Ashley Keiser, University of California, Irvine
"I am extremely honored and thankful for Proteintech's support of my work! Due to this support, I will be able to apply funds to further my studies and share my work virtually with a broad audience of neuroscientists from around the world, engage with the latest research and gain feedback; all of which will make me a stronger scientist. Thanks to Proteintech for this opportunity!"
Jacob Mann, University of Pittsburgh
Jacob Mann developed a mouse model for ALS and dementia that is optogenetically induced, allowing for more controlled study of neurodegeneration. Using this model, he and his colleagues found that the pathological potential of TDP43 and FUS to make toxic deposits is determined by whether they are unbound to RNA and if more RNA is added, the deposits can be eliminated.

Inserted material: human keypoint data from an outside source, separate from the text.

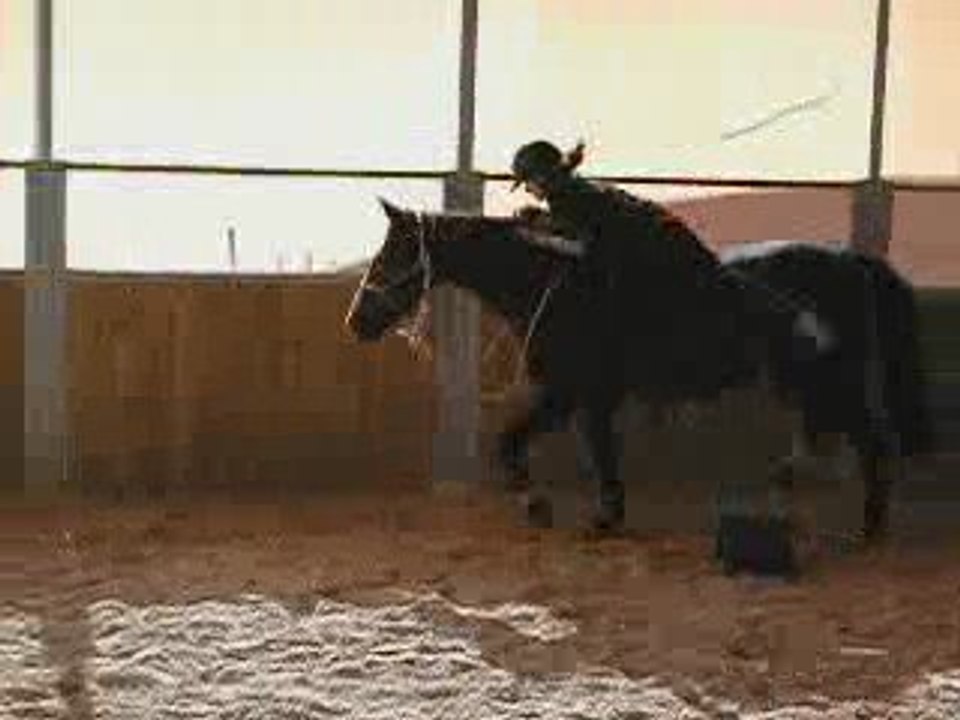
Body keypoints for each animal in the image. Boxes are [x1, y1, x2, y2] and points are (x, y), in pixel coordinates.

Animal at [344, 199, 932, 543]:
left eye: (392, 253)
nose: (357, 321)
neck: (556, 282)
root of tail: (853, 260)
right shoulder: (589, 396)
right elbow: (596, 454)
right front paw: (604, 515)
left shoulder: (568, 391)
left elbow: (515, 443)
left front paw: (545, 507)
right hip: (809, 382)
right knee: (829, 435)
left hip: (831, 381)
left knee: (870, 442)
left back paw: (867, 525)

Mann noted, “I am honored for the support of this travel award and am excited to share my work and exchange ideas with all the great scientists attending this meeting.”
Anthony Braun, University of Minnesota
Aggregation of alpha-synuclein is a major cause of Parkinson’s Disease, and types of dementia. Anthony Braun and his colleagues developed a robust high-throughput cellular assay to test drugs that protect neurons from alpha-synuclein-induced death.

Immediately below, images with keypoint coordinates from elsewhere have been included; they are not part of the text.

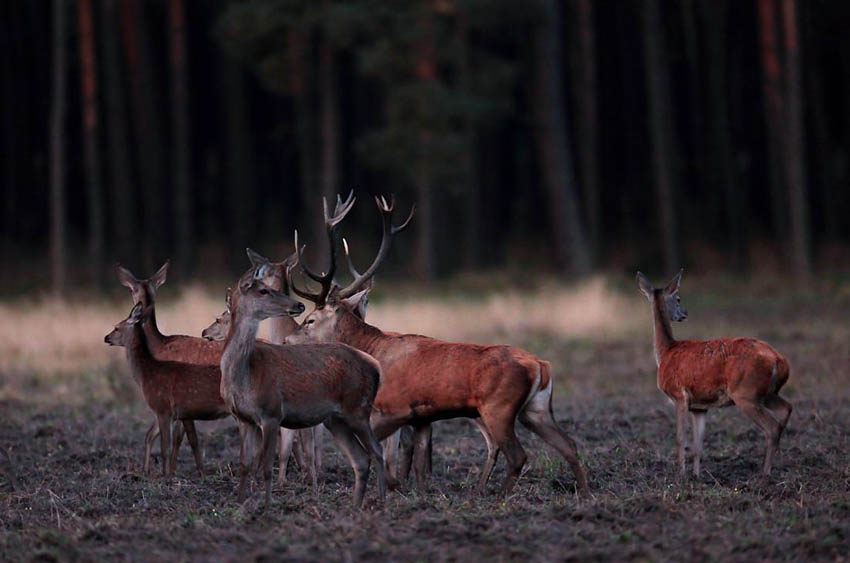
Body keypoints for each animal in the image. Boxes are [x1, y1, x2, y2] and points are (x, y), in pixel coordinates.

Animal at [222, 260, 388, 512]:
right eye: (263, 291)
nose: (298, 304)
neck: (244, 374)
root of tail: (375, 366)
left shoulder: (271, 413)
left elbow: (266, 466)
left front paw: (268, 507)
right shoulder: (243, 418)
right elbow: (245, 464)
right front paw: (241, 503)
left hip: (358, 410)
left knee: (377, 451)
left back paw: (381, 504)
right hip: (335, 419)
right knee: (360, 458)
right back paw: (354, 507)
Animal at [282, 196, 588, 496]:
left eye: (310, 320)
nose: (286, 341)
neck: (373, 351)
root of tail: (540, 365)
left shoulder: (394, 407)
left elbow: (382, 454)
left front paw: (392, 486)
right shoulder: (421, 418)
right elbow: (418, 465)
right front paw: (416, 493)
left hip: (498, 407)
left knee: (518, 455)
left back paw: (497, 496)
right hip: (536, 409)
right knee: (569, 445)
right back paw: (583, 494)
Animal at [636, 270, 788, 478]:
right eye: (678, 299)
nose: (685, 313)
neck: (666, 351)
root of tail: (778, 359)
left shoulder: (679, 395)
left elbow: (680, 439)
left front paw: (681, 475)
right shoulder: (699, 407)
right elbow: (698, 445)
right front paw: (696, 475)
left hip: (746, 393)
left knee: (772, 427)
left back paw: (765, 474)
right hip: (767, 393)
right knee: (786, 410)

Braun said, “I am excited for the opportunity to attend SfN to share our exciting research and network with potential collaborators in neurodegeneration."

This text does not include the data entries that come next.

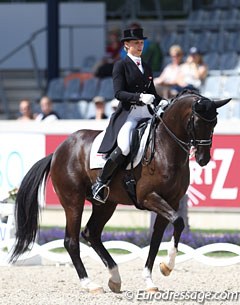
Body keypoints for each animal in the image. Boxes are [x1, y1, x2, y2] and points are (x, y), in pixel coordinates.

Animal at [9, 91, 231, 292]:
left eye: (214, 123)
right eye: (197, 122)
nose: (203, 159)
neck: (164, 147)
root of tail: (57, 151)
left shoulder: (172, 201)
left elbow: (160, 236)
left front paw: (154, 276)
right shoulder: (148, 197)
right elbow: (177, 222)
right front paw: (166, 266)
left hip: (106, 204)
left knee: (91, 233)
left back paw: (115, 278)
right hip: (73, 201)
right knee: (71, 241)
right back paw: (90, 284)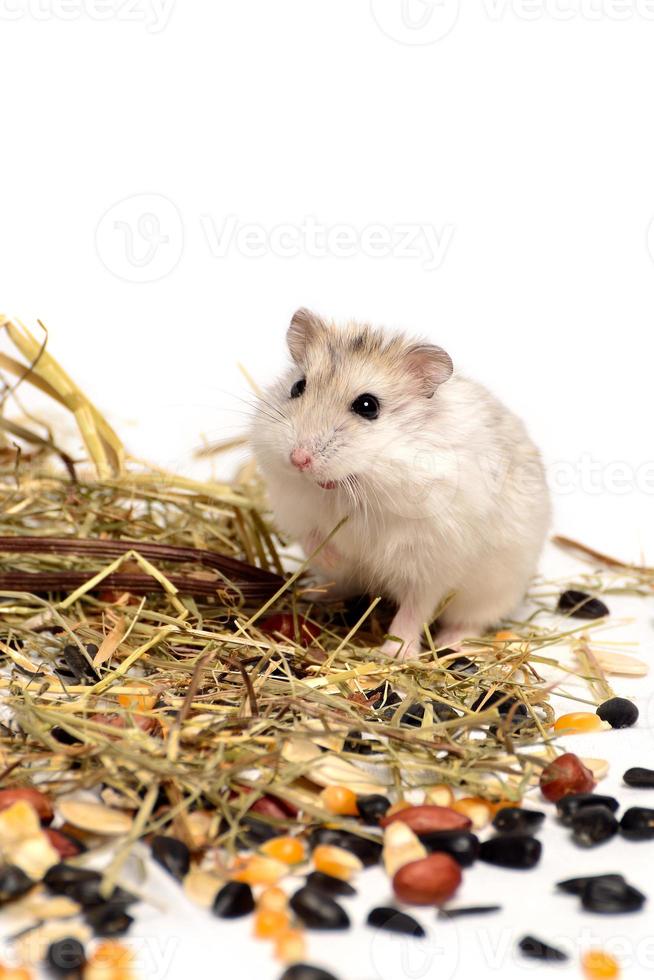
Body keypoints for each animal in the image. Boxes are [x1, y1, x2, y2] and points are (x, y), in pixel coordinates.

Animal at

Mengyang Feng, Pennsylvania State University
It is well-documented that a poor diet and obesity are risk factors for psychiatric disorders such as depression. However, the mechanism has not been elucidated as of yet. Feng and colleagues at Pennsylvania State University used a high fat diet mouse model to investigate how obesity contributes to depression. They found that a high fat diet increases the ability of these neurons to fire, leading to depression-like brain activity. Their results suggest that anticonvulsants, already used for treatment of bipolar disorder, may be useful for overweight patients who do not respond well to first-line therapies.
“I appreciate the support of the award and I am delighted to share my research and network with neuroscientists all over the world,” said Feng, who will be presenting this work on November 5 (#323. 22).
Yuyan Chen, University of California – Los Angeles.
Despite the brain’s importance to survival, neurons in the central nervous system (CNS) have limited healing abilities after injury. However, peripheral neurons have high regenerative capacity. Cheng and colleagues analyzed regenerating peripheral neurons to identify the genetic program driving this process and compared this program to CNS neurons after injury. They found that the expression of the REST transcription factor in the CNS interferes with this program. Their data suggest that targeting this protein may be effective in limiting brain damage after injury.
“I am excited to network and see cool science!” Cheng said. Cheng will this research (#476.21) on November 6.